WRITTEN TASK: Isolate every line in the data with the string "труда" and copy it.

RECORDS SHOWN:
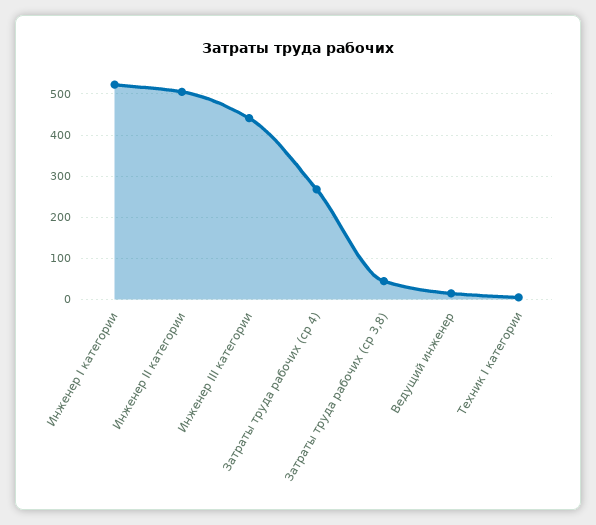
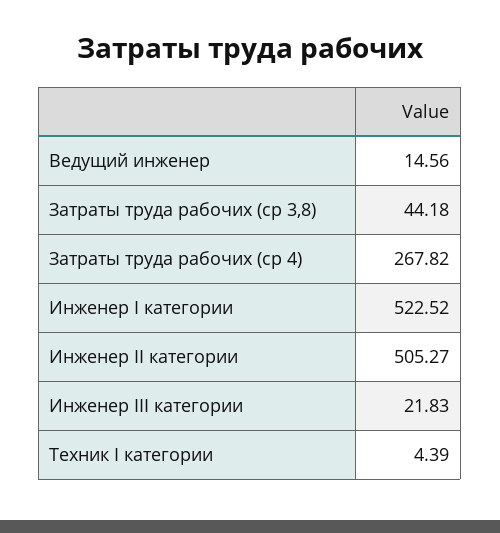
  {
    "Инженер I категории": 522.52,
    "Инженер II категории": 505.27,
-   "Инженер III категории": 440,
+   "Инженер III категории": 21.83,
    "Затраты труда рабочих (ср 4)": 267.82,
    "Затраты труда рабочих (ср 3,8)": 44.18,
    "Ведущий инженер": 14.56,
    "Техник I категории": 4.39
  }

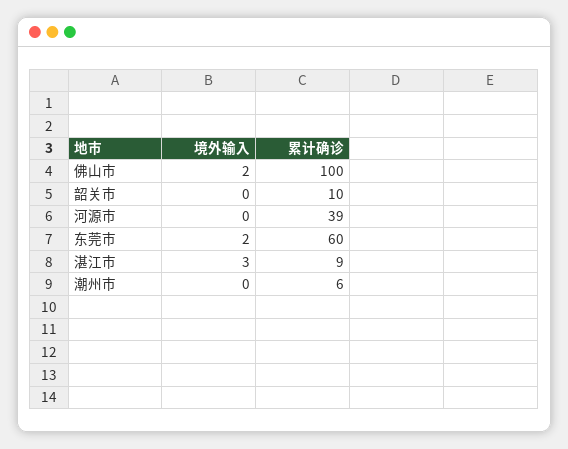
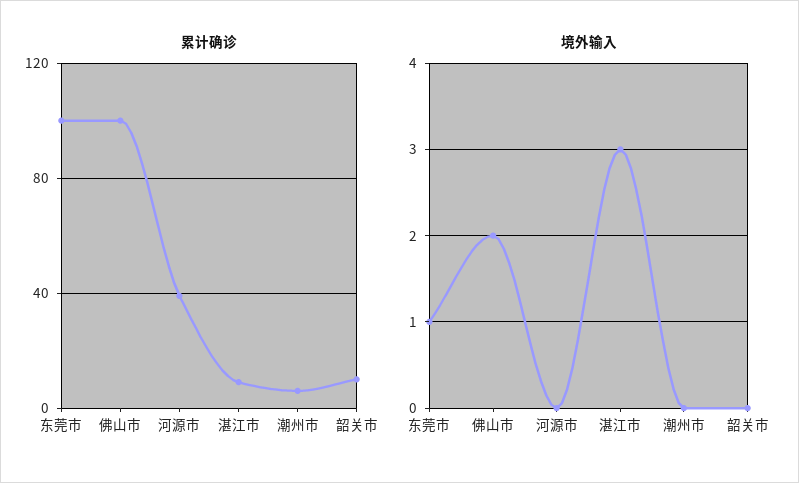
  {
    "境外输入": {
      "佛山市": 2,
      "韶关市": 0,
      "河源市": 0,
-     "东莞市": 2,
+     "东莞市": 1,
      "湛江市": 3,
      "潮州市": 0
    },
    "累计确诊": {
      "佛山市": 100,
      "韶关市": 10,
      "河源市": 39,
-     "东莞市": 60,
+     "东莞市": 100,
      "湛江市": 9,
      "潮州市": 6
    }
  }

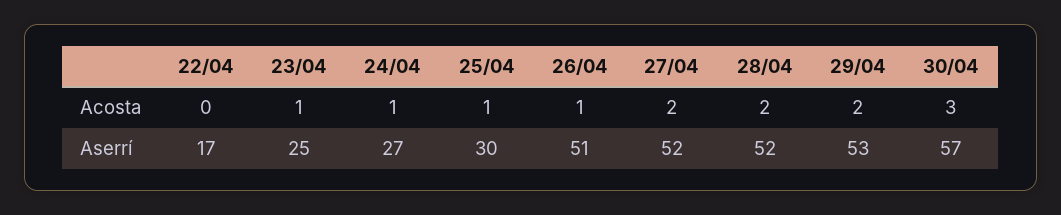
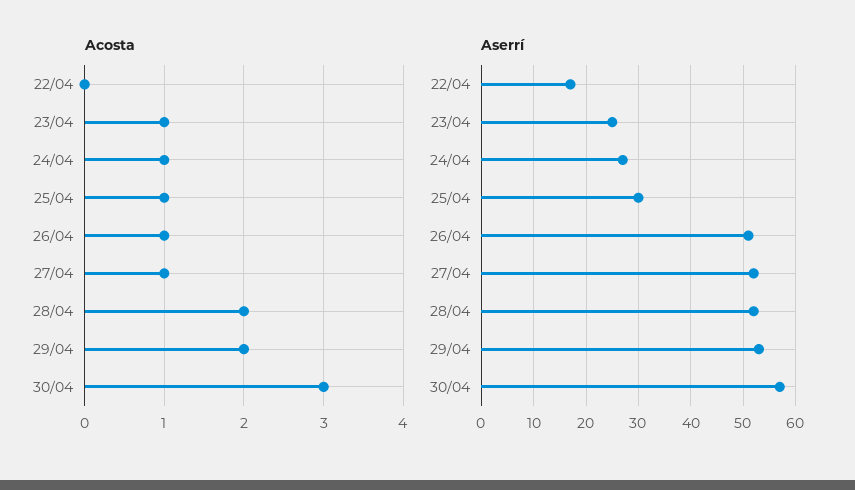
  {
    "Acosta": {
      "22/04": 0,
      "23/04": 1,
      "24/04": 1,
      "25/04": 1,
      "26/04": 1,
-     "27/04": 2,
+     "27/04": 1,
      "28/04": 2,
      "29/04": 2,
      "30/04": 3
    },
    "Aserrí": {
      "22/04": 17,
      "23/04": 25,
      "24/04": 27,
      "25/04": 30,
      "26/04": 51,
      "27/04": 52,
      "28/04": 52,
      "29/04": 53,
      "30/04": 57
    }
  }

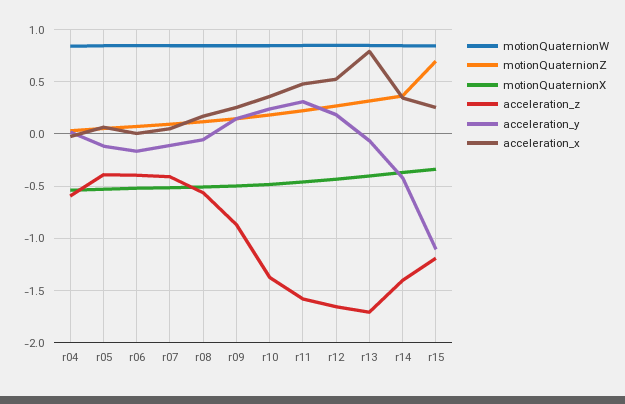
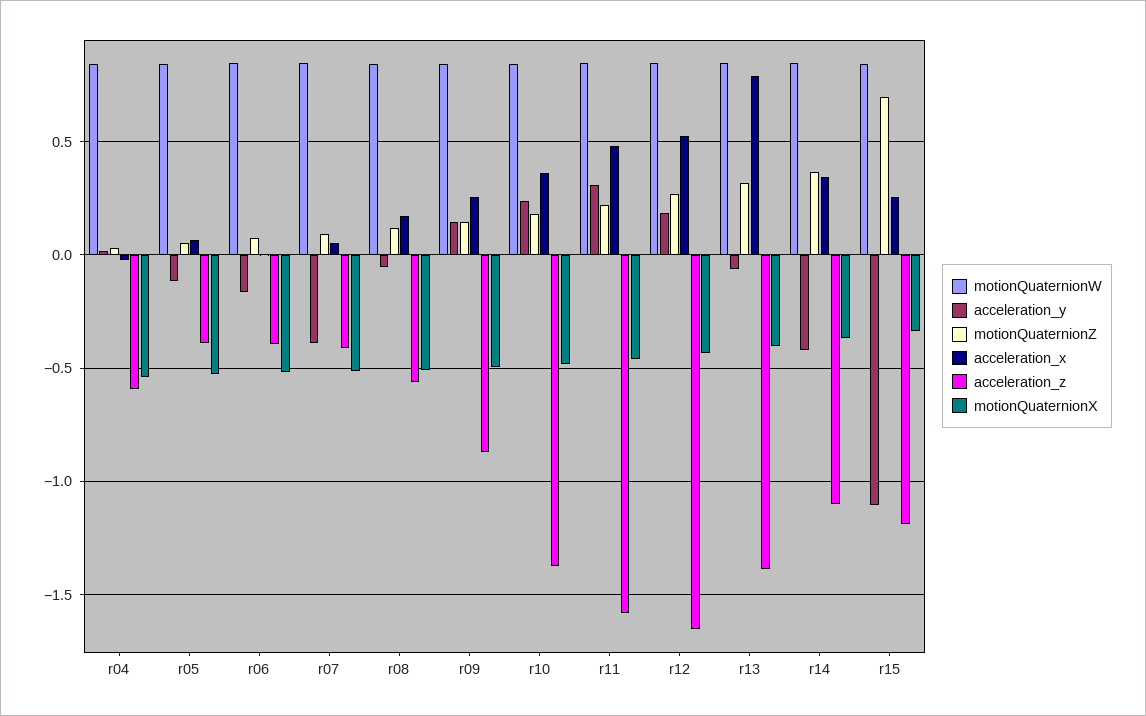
  {
    "motionQuaternionW": {
      "r04": 0.85,
      "r05": 0.85,
      "r06": 0.85,
      "r07": 0.85,
      "r08": 0.85,
      "r09": 0.85,
      "r10": 0.85,
      "r11": 0.85,
      "r12": 0.85,
      "r13": 0.85,
      "r14": 0.85,
      "r15": 0.85
    },
    "motionQuaternionZ": {
      "r04": 0.05,
      "r05": 0.05,
      "r06": 0.05,
      "r07": 0.1,
      "r08": 0.1,
      "r09": 0.15,
      "r10": 0.2,
      "r11": 0.2,
      "r12": 0.25,
      "r13": 0.3,
      "r14": 0.35,
      "r15": 0.7
    },
    "motionQuaternionX": {
      "r04": -0.55,
      "r05": -0.55,
      "r06": -0.5,
      "r07": -0.5,
      "r08": -0.5,
      "r09": -0.5,
      "r10": -0.5,
      "r11": -0.45,
      "r12": -0.45,
      "r13": -0.4,
      "r14": -0.35,
      "r15": -0.35
    },
    "acceleration_z": {
      "r04": -0.6,
      "r05": -0.4,
      "r06": -0.4,
      "r07": -0.4,
      "r08": -0.55,
      "r09": -0.85,
      "r10": -1.35,
      "r11": -1.6,
      "r12": -1.65,
-     "r13": -1.7,
+     "r13": -1.4,
-     "r14": -1.4,
+     "r14": -1.1,
      "r15": -1.2
    },
    "acceleration_y": {
      "r04": 0,
      "r05": -0.1,
      "r06": -0.15,
-     "r07": -0.1,
+     "r07": -0.4,
      "r08": -0.05,
      "r09": 0.15,
      "r10": 0.25,
      "r11": 0.3,
      "r12": 0.2,
      "r13": -0.05,
      "r14": -0.4,
      "r15": -1.1
    },
    "acceleration_x": {
      "r04": 0,
      "r05": 0.05,
      "r06": 0,
      "r07": 0.05,
      "r08": 0.15,
      "r09": 0.25,
      "r10": 0.35,
      "r11": 0.5,
      "r12": 0.5,
      "r13": 0.8,
      "r14": 0.35,
      "r15": 0.25
    }
  }

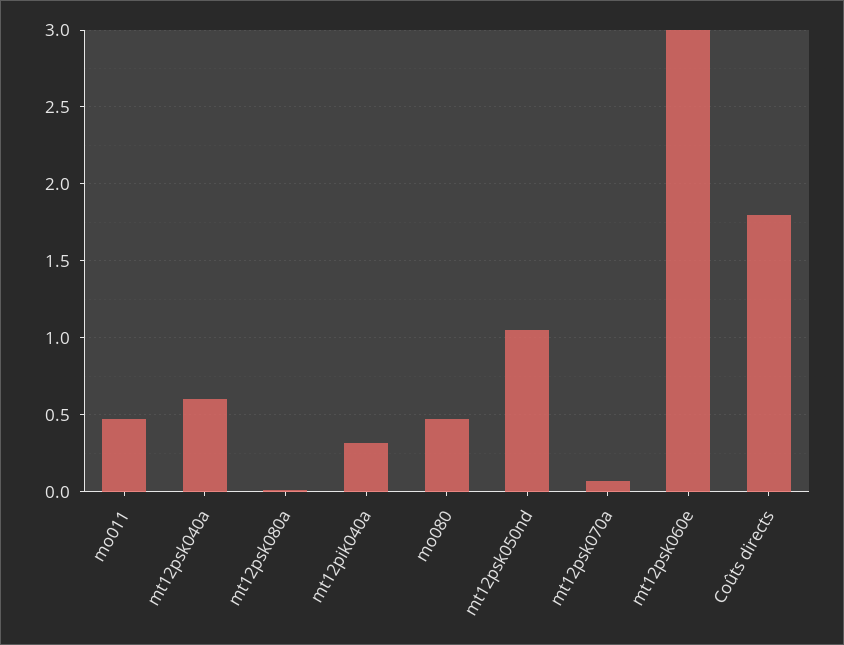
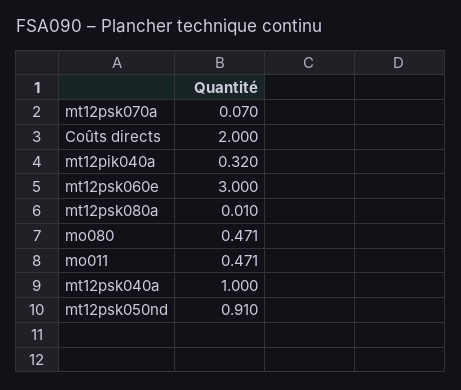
  {
    "mo011": 0.471,
-   "mt12psk040a": 0.6,
+   "mt12psk040a": 1,
    "mt12psk080a": 0.01,
    "mt12pik040a": 0.32,
    "mo080": 0.471,
-   "mt12psk050nd": 1.05,
+   "mt12psk050nd": 0.91,
    "mt12psk070a": 0.07,
    "mt12psk060e": 3,
-   "Coûts directs": 1.8
+   "Coûts directs": 2
  }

EXERCISE OUTPUT:
    "Затраты труда рабочих (ср 4)": 267.82,
    "Затраты труда рабочих (ср 3,8)": 44.18,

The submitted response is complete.